Transfusion Service
Rida Hasan, MD
Assistant Professor
University Of Washington Medical Center
Seattle, Washington, United States
Disclosure(s): No financial relationships to disclose
Nabiha Saifee, MD PhD
Assistant Professor, Transfusion Service Medical Director
Seattle Children's Hospital
Seattle, Washington, United States
Disclosure(s): No financial relationships to disclose
Ravi Patel, MD, MSc (he/him/his)
Professor of Pediatrics
Emory University and Children's Healthcare of Atlanta
Atlanta, Georgia, United States
Disclosure(s): No financial relationships to disclose
Session Desription: Transfusion and testing practices within the neonatal intensive care units (NICUs) vary significantly between institutions due to paucity of evidence-based literature. However, in the last decade, there have been a significant number of changes that affect the NICU population including major randomized controlled trials (RCTs) around limiting transfusion needs and threshold, changes in the neonatal hyperbilirubinemia guidelines and shifts in component availability. This session aims to present a comprehensive, relevant, multi-specialty overview of changes in neonatal transfusion practices for an audience of transfusion medicine physicians, trainees, managers and clinical laboratory scientists that have an active NICU.
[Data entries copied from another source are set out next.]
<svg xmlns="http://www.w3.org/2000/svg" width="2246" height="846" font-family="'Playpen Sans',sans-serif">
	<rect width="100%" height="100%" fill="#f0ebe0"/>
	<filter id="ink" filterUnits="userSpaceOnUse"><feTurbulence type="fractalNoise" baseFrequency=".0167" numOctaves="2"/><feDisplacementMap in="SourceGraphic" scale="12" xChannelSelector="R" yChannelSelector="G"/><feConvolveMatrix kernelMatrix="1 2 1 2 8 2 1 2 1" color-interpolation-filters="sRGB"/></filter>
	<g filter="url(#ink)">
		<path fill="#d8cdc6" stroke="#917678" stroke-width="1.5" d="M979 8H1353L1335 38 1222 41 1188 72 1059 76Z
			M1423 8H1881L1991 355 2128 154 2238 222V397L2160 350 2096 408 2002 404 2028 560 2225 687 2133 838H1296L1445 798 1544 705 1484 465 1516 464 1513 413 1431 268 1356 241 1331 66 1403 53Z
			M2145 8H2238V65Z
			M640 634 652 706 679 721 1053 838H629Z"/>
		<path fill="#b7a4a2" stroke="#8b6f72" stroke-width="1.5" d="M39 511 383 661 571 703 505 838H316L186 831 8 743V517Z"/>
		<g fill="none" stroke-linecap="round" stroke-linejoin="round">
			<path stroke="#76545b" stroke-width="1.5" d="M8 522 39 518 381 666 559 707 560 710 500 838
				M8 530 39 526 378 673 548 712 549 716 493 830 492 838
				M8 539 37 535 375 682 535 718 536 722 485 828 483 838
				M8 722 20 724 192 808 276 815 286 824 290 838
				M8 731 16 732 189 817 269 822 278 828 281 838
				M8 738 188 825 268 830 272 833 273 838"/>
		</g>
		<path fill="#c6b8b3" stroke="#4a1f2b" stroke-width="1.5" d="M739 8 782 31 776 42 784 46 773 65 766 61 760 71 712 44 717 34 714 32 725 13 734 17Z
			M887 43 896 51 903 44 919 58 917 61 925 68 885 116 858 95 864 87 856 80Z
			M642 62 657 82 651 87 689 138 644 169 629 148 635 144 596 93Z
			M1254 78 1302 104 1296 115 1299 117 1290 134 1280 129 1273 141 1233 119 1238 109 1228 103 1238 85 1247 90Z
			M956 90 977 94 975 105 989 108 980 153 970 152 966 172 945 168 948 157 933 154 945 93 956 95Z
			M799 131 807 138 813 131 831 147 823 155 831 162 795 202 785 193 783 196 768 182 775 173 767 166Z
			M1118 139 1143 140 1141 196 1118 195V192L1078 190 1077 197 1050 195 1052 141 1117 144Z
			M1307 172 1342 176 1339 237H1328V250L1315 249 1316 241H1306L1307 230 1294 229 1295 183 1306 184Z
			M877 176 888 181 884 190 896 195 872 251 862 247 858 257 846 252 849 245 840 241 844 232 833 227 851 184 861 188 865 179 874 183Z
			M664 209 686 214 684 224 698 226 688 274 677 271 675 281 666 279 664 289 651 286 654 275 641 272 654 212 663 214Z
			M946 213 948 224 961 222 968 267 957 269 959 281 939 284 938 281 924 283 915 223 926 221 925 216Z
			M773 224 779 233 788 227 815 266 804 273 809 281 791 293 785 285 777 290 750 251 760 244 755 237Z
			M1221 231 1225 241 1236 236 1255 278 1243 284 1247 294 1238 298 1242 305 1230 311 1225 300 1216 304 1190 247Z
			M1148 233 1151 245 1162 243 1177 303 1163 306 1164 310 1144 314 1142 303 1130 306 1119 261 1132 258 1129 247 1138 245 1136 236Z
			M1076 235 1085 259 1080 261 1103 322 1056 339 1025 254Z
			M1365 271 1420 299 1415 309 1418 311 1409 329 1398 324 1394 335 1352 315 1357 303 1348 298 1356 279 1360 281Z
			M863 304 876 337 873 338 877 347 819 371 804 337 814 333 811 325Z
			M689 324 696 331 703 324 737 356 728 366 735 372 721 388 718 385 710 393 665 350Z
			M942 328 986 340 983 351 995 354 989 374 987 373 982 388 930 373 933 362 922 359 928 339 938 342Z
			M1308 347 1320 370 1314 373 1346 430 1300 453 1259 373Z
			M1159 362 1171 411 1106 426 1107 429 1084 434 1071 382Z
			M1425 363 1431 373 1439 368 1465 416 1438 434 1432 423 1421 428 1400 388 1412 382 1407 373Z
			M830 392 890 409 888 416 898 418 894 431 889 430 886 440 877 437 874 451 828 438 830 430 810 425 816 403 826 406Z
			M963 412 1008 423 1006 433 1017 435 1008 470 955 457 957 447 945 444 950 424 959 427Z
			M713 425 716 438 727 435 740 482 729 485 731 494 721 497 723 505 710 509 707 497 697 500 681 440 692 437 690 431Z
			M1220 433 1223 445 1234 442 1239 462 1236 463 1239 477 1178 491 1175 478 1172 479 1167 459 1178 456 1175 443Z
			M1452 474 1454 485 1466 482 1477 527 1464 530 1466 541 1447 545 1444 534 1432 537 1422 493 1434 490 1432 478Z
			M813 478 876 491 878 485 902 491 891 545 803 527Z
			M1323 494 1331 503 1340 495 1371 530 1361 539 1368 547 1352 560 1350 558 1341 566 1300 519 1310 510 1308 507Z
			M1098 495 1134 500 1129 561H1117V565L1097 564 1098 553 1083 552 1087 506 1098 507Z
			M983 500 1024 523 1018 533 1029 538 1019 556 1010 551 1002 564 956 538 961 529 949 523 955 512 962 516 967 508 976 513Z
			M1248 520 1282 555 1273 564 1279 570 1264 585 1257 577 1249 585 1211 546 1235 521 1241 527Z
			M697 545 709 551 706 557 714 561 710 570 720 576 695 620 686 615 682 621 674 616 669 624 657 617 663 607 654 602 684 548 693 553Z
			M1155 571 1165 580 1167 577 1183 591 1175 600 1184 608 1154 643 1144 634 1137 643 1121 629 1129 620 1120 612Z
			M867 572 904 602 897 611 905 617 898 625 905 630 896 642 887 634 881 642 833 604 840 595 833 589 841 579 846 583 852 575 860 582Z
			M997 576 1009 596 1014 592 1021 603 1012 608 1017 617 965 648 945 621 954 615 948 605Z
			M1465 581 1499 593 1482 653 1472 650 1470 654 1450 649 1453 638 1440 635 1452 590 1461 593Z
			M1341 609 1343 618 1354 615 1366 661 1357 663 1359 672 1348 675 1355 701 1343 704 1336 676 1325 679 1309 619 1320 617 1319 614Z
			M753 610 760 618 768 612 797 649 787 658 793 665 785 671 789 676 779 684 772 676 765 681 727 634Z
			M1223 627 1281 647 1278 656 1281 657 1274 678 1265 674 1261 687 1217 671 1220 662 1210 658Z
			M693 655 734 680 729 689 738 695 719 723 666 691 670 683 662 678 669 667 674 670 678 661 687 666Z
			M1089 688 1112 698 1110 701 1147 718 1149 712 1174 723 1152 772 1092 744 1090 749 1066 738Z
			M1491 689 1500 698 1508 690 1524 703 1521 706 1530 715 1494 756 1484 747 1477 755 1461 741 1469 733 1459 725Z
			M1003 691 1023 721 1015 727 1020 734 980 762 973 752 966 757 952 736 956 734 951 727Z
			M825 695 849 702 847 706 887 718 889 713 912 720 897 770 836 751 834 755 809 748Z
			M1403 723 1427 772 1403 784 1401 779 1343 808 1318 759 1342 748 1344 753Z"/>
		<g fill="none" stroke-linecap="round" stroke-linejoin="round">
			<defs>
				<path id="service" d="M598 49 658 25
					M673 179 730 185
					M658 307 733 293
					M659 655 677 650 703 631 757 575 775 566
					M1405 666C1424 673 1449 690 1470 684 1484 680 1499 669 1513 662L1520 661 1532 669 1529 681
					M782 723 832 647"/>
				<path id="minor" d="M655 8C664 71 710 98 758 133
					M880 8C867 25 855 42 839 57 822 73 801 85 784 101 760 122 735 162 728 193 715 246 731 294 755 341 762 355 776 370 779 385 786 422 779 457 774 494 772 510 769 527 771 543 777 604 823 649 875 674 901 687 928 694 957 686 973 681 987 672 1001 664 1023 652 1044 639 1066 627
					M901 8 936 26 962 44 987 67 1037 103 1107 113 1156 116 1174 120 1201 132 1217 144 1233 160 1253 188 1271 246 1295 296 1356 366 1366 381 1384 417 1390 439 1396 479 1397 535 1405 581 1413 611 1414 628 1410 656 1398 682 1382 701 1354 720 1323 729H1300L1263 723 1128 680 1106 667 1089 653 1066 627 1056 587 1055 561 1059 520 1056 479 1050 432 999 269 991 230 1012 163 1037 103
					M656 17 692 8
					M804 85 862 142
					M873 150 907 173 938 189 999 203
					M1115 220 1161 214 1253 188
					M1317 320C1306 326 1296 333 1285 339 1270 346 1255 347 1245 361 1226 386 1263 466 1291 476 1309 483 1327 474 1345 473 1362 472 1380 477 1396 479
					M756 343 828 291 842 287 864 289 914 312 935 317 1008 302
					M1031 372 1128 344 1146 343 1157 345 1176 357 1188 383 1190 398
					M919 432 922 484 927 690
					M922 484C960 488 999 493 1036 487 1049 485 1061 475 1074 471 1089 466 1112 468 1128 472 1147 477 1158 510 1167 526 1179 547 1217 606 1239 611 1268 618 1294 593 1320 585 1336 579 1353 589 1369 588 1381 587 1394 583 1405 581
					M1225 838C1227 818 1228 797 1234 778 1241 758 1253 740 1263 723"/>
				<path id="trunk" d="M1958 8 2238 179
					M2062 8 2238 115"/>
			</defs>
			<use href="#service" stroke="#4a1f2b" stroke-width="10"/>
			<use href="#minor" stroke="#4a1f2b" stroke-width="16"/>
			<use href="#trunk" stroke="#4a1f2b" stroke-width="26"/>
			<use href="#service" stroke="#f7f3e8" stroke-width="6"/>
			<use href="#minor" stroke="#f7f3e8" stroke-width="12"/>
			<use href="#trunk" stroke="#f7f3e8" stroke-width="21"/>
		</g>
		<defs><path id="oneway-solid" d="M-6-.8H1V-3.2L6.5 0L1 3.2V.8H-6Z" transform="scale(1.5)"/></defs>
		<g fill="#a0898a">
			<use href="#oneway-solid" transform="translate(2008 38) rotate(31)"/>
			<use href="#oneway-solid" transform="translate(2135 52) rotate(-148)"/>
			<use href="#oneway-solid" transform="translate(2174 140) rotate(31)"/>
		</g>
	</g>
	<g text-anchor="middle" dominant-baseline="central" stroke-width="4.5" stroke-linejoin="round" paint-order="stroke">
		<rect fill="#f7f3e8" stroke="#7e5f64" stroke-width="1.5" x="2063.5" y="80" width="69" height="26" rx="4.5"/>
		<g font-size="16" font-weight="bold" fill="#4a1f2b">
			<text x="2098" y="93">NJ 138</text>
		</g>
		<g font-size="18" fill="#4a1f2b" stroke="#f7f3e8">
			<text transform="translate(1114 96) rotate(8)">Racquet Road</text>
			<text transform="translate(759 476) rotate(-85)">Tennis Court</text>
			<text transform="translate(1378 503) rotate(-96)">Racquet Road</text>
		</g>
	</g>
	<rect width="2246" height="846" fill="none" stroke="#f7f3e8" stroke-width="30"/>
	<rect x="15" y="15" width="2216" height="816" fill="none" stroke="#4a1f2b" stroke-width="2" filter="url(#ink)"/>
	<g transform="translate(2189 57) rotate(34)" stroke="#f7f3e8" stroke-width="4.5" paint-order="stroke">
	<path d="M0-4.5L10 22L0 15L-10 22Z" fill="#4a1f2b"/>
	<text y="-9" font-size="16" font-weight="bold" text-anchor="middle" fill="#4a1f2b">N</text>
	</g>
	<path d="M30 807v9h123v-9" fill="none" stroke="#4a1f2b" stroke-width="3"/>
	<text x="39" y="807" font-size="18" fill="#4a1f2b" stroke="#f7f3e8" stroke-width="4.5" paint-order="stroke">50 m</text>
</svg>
The session will briefly cover the new hyperbilirubinemia guidelines and how it affects cord blood testing in the blood bank. Then, a neonatologist will share from personal experience his perspective of recent major RCTs that have impacted platelet and red cell transfusion practices in the NICU. RCTs to be discussed include Platelets for Neonatal Transfusion-Study 2 (PlaNeT-2), Preterm Erythropoietin Neuroprotection Trial (PENUT), Effects of Transfusion Thresholds on Neurocognitive Outcomes of Extremely Low-Birth-Weight Infants (ETTNO), and Transfusion of Prematures (TOP) trial. Finally, a medical director from a major pediatric center will discuss how changes in blood components availability with anticoagulant preservative solutions, increased platelet shortages, and pathogen reduction technology have impacted neonatal transfusion.